• [About this exercise] Go through the records and set each one down exactly, skipping any picture.

• [Edit tracking data]
□ □ □ □ □
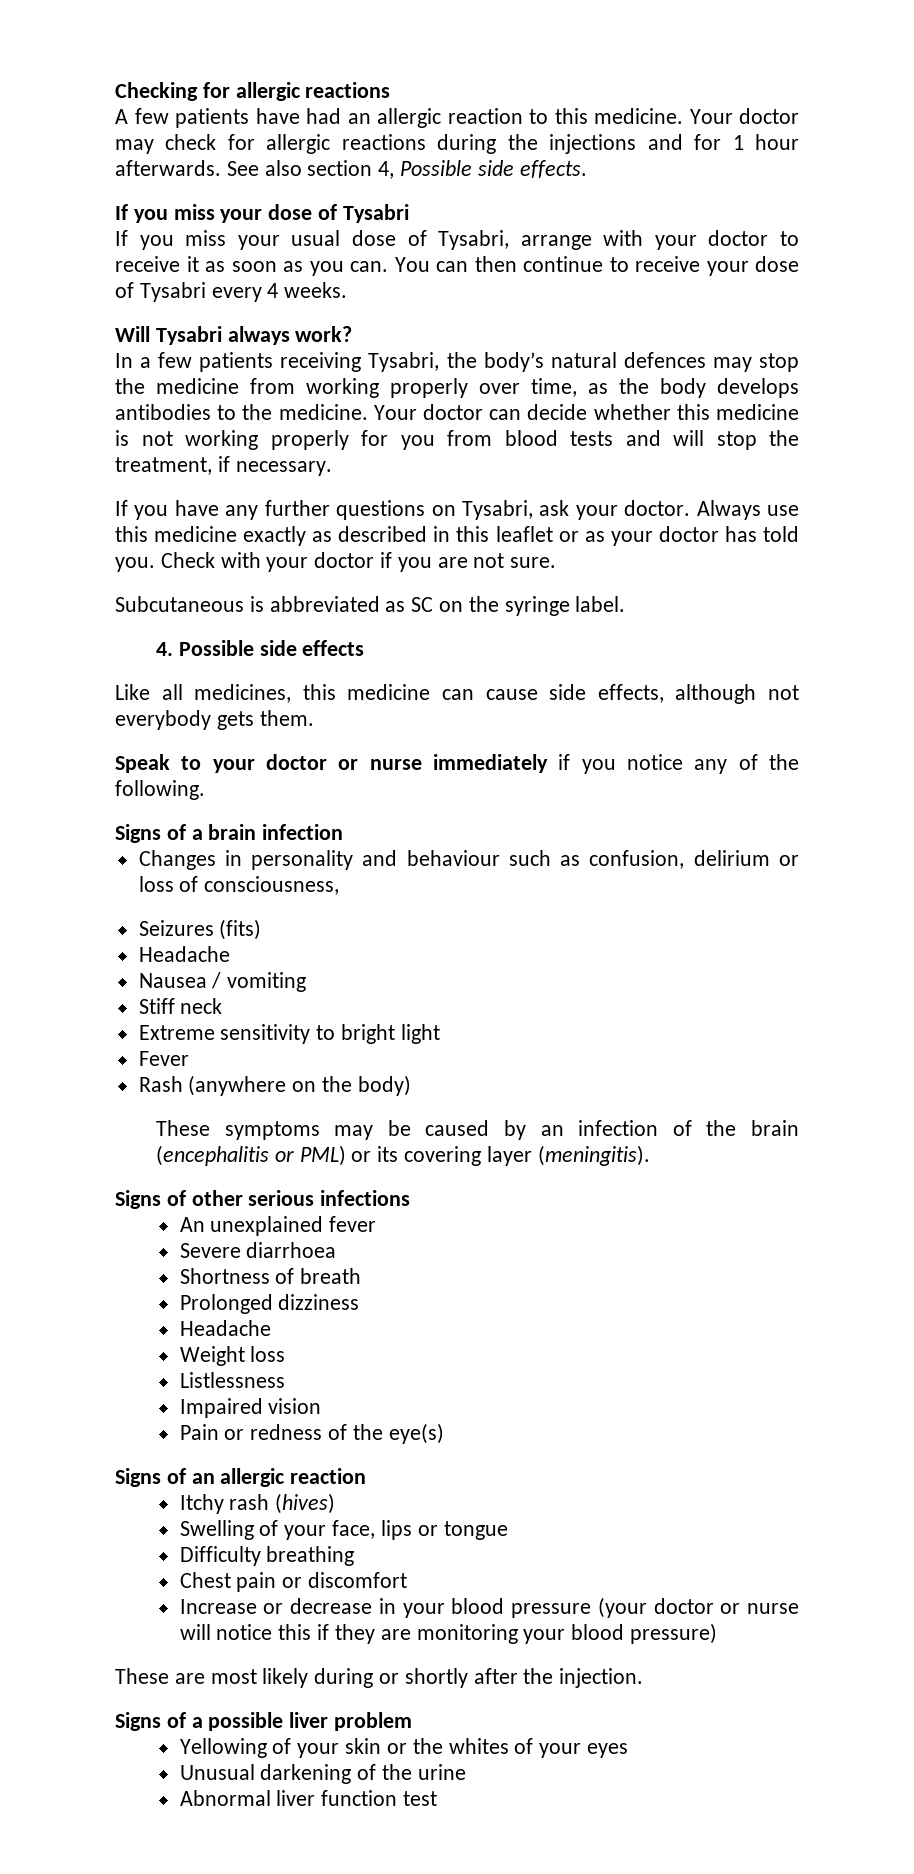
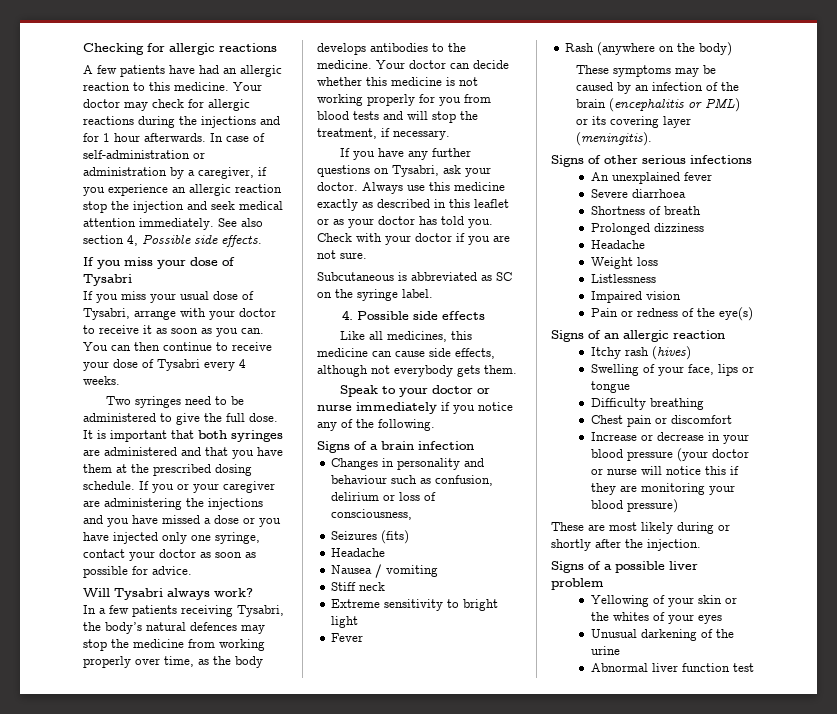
(221, 168) none -> [210,133,265,142] [83,150,205,159] [83,167,267,179] [83,184,282,196] [83,201,283,213] [83,218,214,230] In case of self-administration or administration by a caregiver, if you experience an allergic reaction stop the injection and seek medical attention immediately.
(348, 290) none -> [105,396,244,408] [83,413,278,425] [83,430,283,442] [83,447,283,459] [83,464,252,476] [83,481,275,493] [83,498,263,510] [83,515,281,527] [83,532,260,544] [83,549,256,561] [83,566,192,578] // Two syringes need to be administered to give the full dose. It is important that both syringes are administered and that you have them at the prescribed dosing schedule. If you or your caregiver are administering the injections and you have missed a dose or you have injected only one syringe, contact your doctor as soon as possible for advice.

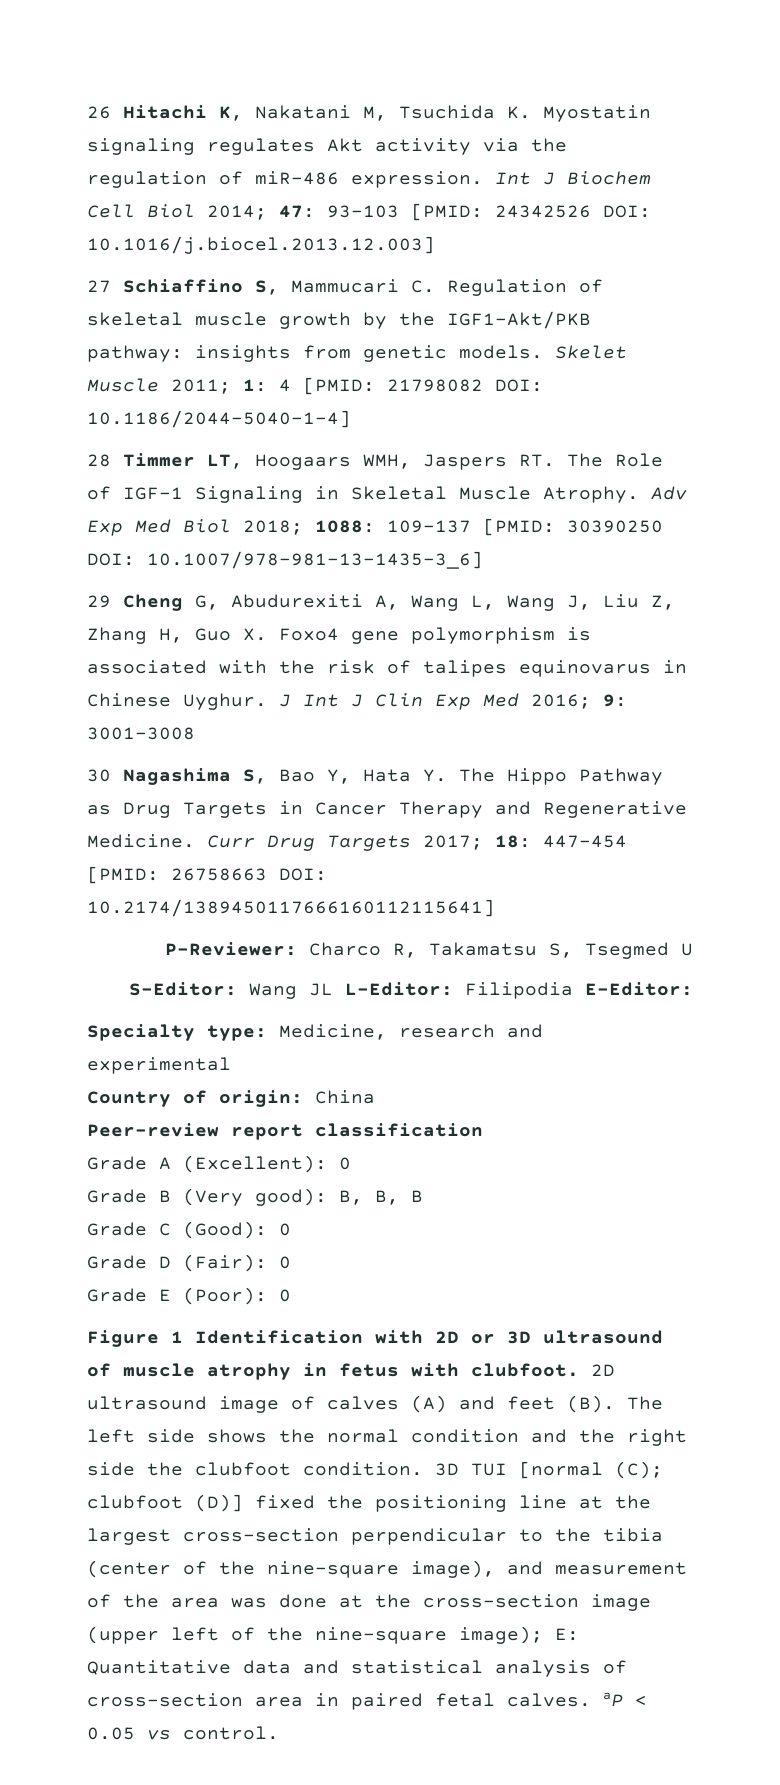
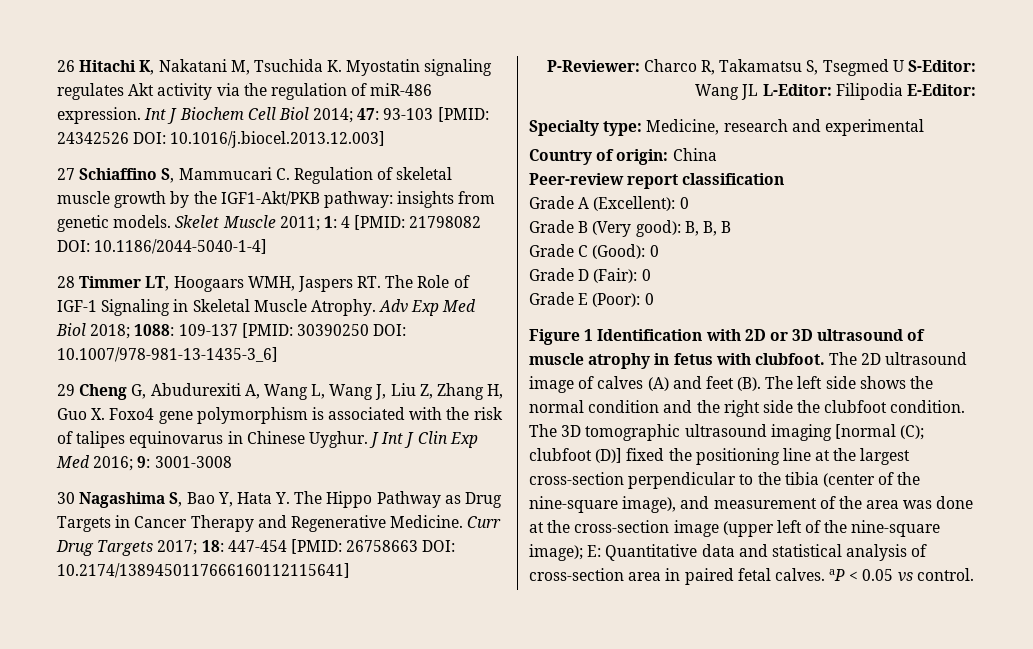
(693, 949) // -> (904, 66) none
(579, 1370) none -> [829,352,858,365] The
[435,1463,507,1476] 3D TUI -> [529,424,832,441] The 3D tomographic ultrasound imaging

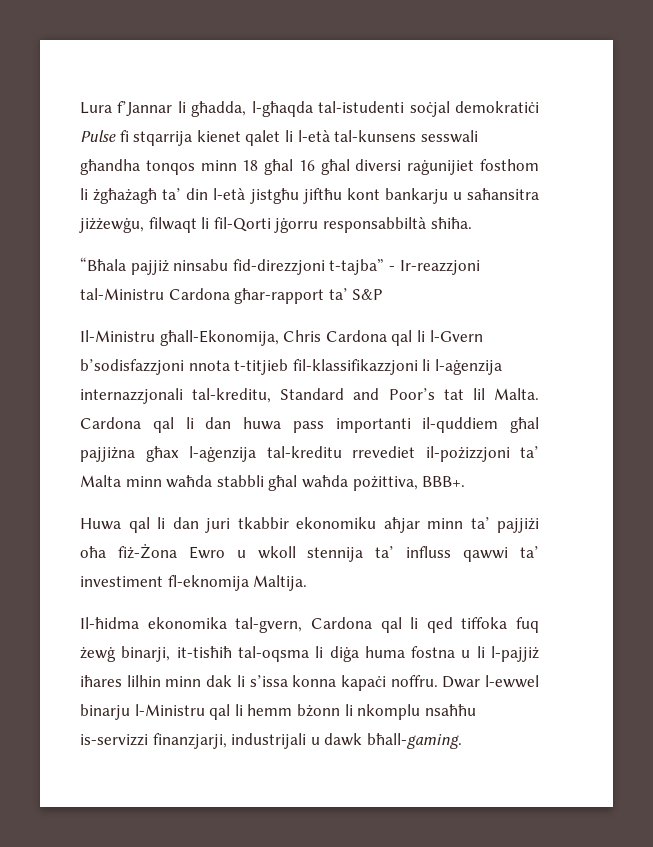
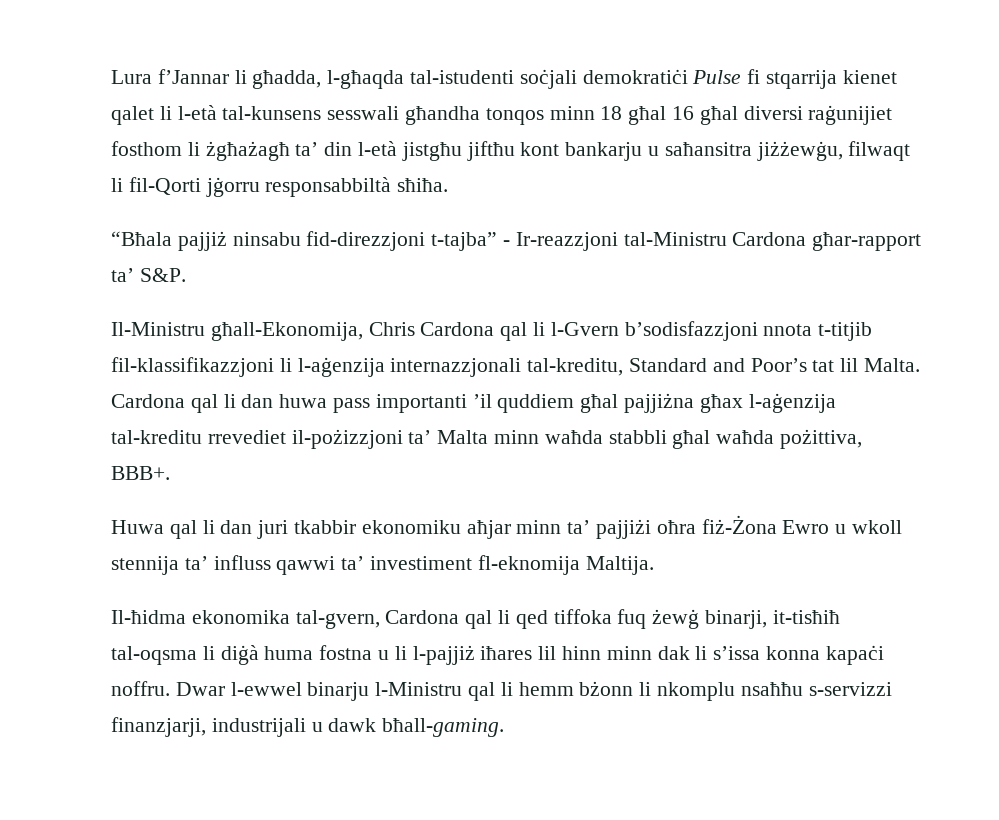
[409,101,450,117] soċjal -> [519,69,577,89] soċjali
[352,289,384,300] S&P -> [139,268,186,282] S&P.
[234,359,289,375] t-titjieb -> [818,322,873,341] t-titjib
[422,417,499,433] il-quddiem -> [472,394,575,413] ’il quddiem
[80,546,106,558] oħa -> [656,520,696,534] oħra
[329,646,359,662] diġa -> [220,645,259,665] diġà
[126,675,161,687] lilhin -> [538,646,602,660] lil hinn
[80,734,148,746] is-servizzi -> [808,682,892,696] s-servizzi

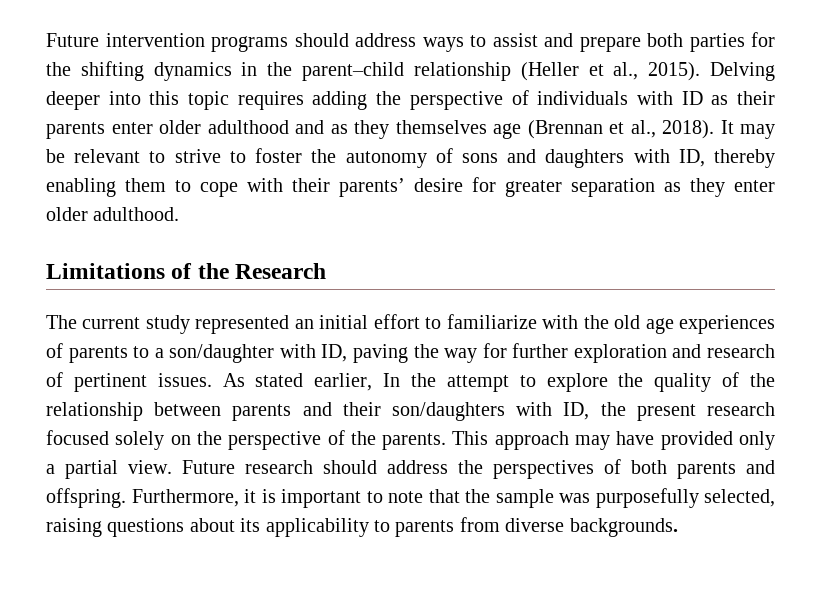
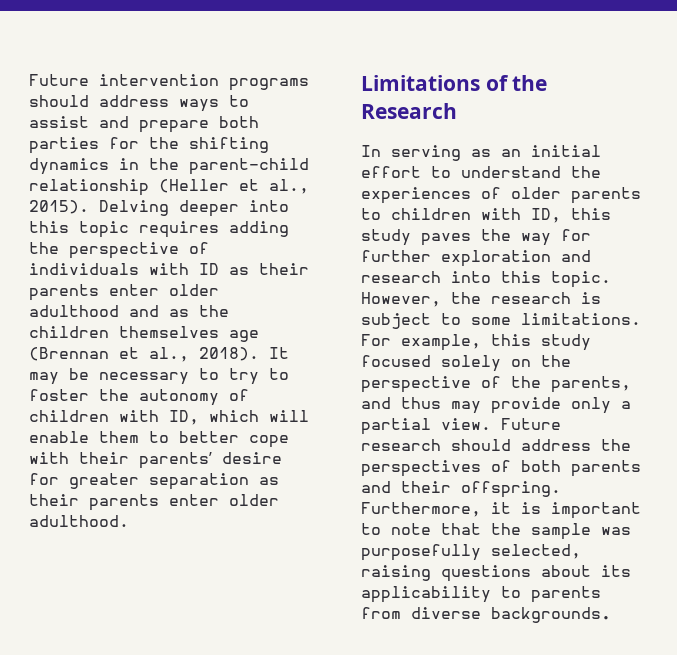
[354,120,389,139] they -> [199,305,229,317] [29,326,109,338] the children
[74,149,221,163] relevant to strive -> [99,368,259,385] necessary to try
[461,149,775,168] [46,178,116,197] sons and daughters with ID, thereby enabling -> [29,410,309,425] [29,431,89,443] children with ID, which will enable
(191, 186) none -> [179,431,239,443] better
[690,178,725,197] they -> [29,494,159,511] their parents
[46,314,674,334] The current study represented an initial effort to familiarize with the old age -> [361,145,601,161] [361,166,601,178] In serving as an initial effort to understand the
(63, 350) none -> [511,187,561,199] older
[154,344,408,363] a son/daughter with ID, paving -> [391,208,611,223] [361,229,471,246] children with ID, this study paves
[46,372,775,392] [46,402,776,421] of pertinent issues. As stated earlier, In the attempt to explore the quality of the relationship between parents and their son/daughters with ID, the present research -> [451,271,611,288] [361,292,601,307] [361,313,641,329] [361,334,591,351] into this topic. However, the research is subject to some limitations. For example, this study
[382,431,733,450] parents. This approach may have provided -> [551,376,631,393] [361,397,561,414] parents, and thus may provide
(775, 467) none -> [401,481,451,493] their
□ □ □ □ □
• [Response to the task]
(221, 168) none -> [210,133,265,142] [83,150,205,159] [83,167,267,179] [83,184,282,196] [83,201,283,213] [83,218,214,230] In case of self-administration or administration by a caregiver, if you experience an allergic reaction stop the injection and seek medical attention immediately.
(348, 290) none -> [105,396,244,408] [83,413,278,425] [83,430,283,442] [83,447,283,459] [83,464,252,476] [83,481,275,493] [83,498,263,510] [83,515,281,527] [83,532,260,544] [83,549,256,561] [83,566,192,578] // Two syringes need to be administered to give the full dose. It is important that both syringes are administered and that you have them at the prescribed dosing schedule. If you or your caregiver are administering the injections and you have missed a dose or you have injected only one syringe, contact your doctor as soon as possible for advice.

(693, 949) // -> (904, 66) none
(579, 1370) none -> [829,352,858,365] The
[435,1463,507,1476] 3D TUI -> [529,424,832,441] The 3D tomographic ultrasound imaging

[409,101,450,117] soċjal -> [519,69,577,89] soċjali
[352,289,384,300] S&P -> [139,268,186,282] S&P.
[234,359,289,375] t-titjieb -> [818,322,873,341] t-titjib
[422,417,499,433] il-quddiem -> [472,394,575,413] ’il quddiem
[80,546,106,558] oħa -> [656,520,696,534] oħra
[329,646,359,662] diġa -> [220,645,259,665] diġà
[126,675,161,687] lilhin -> [538,646,602,660] lil hinn
[80,734,148,746] is-servizzi -> [808,682,892,696] s-servizzi

[354,120,389,139] they -> [199,305,229,317] [29,326,109,338] the children
[74,149,221,163] relevant to strive -> [99,368,259,385] necessary to try
[461,149,775,168] [46,178,116,197] sons and daughters with ID, thereby enabling -> [29,410,309,425] [29,431,89,443] children with ID, which will enable
(191, 186) none -> [179,431,239,443] better
[690,178,725,197] they -> [29,494,159,511] their parents
[46,314,674,334] The current study represented an initial effort to familiarize with the old age -> [361,145,601,161] [361,166,601,178] In serving as an initial effort to understand the
(63, 350) none -> [511,187,561,199] older
[154,344,408,363] a son/daughter with ID, paving -> [391,208,611,223] [361,229,471,246] children with ID, this study paves
[46,372,775,392] [46,402,776,421] of pertinent issues. As stated earlier, In the attempt to explore the quality of the relationship between parents and their son/daughters with ID, the present research -> [451,271,611,288] [361,292,601,307] [361,313,641,329] [361,334,591,351] into this topic. However, the research is subject to some limitations. For example, this study
[382,431,733,450] parents. This approach may have provided -> [551,376,631,393] [361,397,561,414] parents, and thus may provide
(775, 467) none -> [401,481,451,493] their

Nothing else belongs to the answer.